The last thing anyone wants to deal with is family members that won’t leave. This could be because the relatives are cranky old people, or they may be kids who continue living in the ADU even though they are adults. If this is the case then there’ll be more cleaning up after them than just changing light bulbs from time to time! When dealing with problems like this, it’s best just to walk away from your investment and start looking for something else. The reason many investors avoid purchasing an existing property where someone is already living (whether it’s legal or not) is because of all the headaches that inevitably come along with it.

After all is said and done, the prospect of becoming a landlord will not be for everyone. It requires you to hire competent people to help with inspections, repairs, etc., and keep them on your payroll year round so they can respond quickly whenever things break down or need to be fixed. If you do not have at least 4-5 months worth of expenses in the bank, then you may want to get another job before taking on this type of investment. As a landlord there are plenty of big risks involved with just about anything that could go wrong if something isn’t working properly inside your rental properties.

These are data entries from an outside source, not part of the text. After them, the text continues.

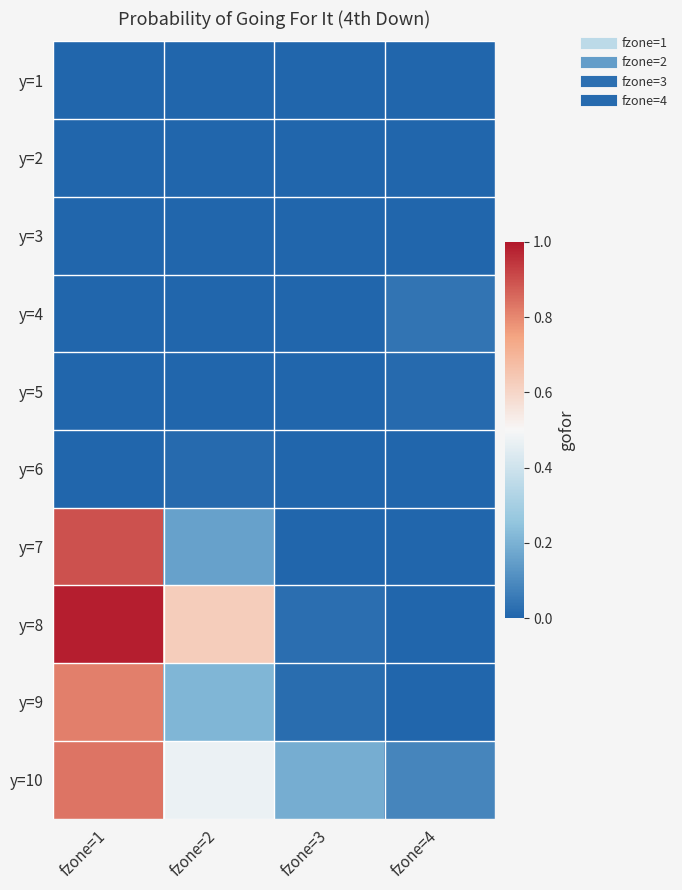

Reading left to right, transcribe all the data shown in this chart.

y=1: fzone=1=0.0	fzone=2=0.0	fzone=3=0.0	fzone=4=0.0
y=2: fzone=1=0.0	fzone=2=0.0	fzone=3=0.0	fzone=4=0.0
y=3: fzone=1=0.0	fzone=2=0.0	fzone=3=0.0	fzone=4=0.0
y=4: fzone=1=0.0	fzone=2=0.0	fzone=3=0.0	fzone=4=0.0
y=5: fzone=1=0.0	fzone=2=0.0	fzone=3=0.0	fzone=4=0.0
y=6: fzone=1=0.0	fzone=2=0.0	fzone=3=0.0	fzone=4=0.0
y=7: fzone=1=0.9	fzone=2=0.2	fzone=3=0.0	fzone=4=0.0
y=8: fzone=1=1.0	fzone=2=0.6	fzone=3=0.0	fzone=4=0.0
y=9: fzone=1=0.8	fzone=2=0.2	fzone=3=0.0	fzone=4=0.0
y=10: fzone=1=0.8	fzone=2=0.5	fzone=3=0.2	fzone=4=0.1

If you are determined to purchase an ADU strictly as an investment property then make sure you do everything possible to protect yourself from liability. This means getting liability insurance from a good company that has been around a long time. You also will want to get an HOA or some type of legal arrangement in place so you can force your tenants to follow the rules inside the ADU (keep it clean, turn off lights, etc.). A simple $10 fine every month is something that would be very easy for them to deal with if they have children running around.

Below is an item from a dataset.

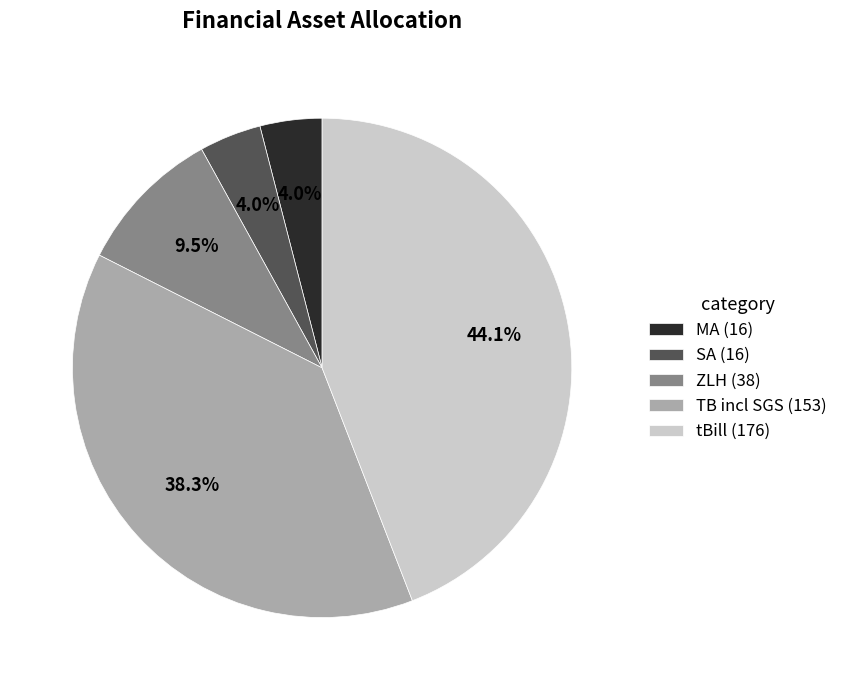

What is the ratio of the value at SA (16) to the value at TB incl SGS (153)?

0.1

The most important thing for you as an investor to remember is that it’s not worth the risk! Be smart and make sure you don’t overextend yourself financially when purchasing an ADU for investment purposes. You need to think of real estate investing almost like a game: Can I afford this? Will my costs for maintaining/upgrading this be worth it? Will its use as an income property pay off in the long run? Sometimes you will find yourself asking these questions and then realizing that you cannot answer them properly because of a risk factor involved with the purchase. It’s important when doing any type of business, real estate or otherwise, to know exactly what the risks are and how well prepared you are in dealing with those risks before putting your money (or other people’s money) at stake.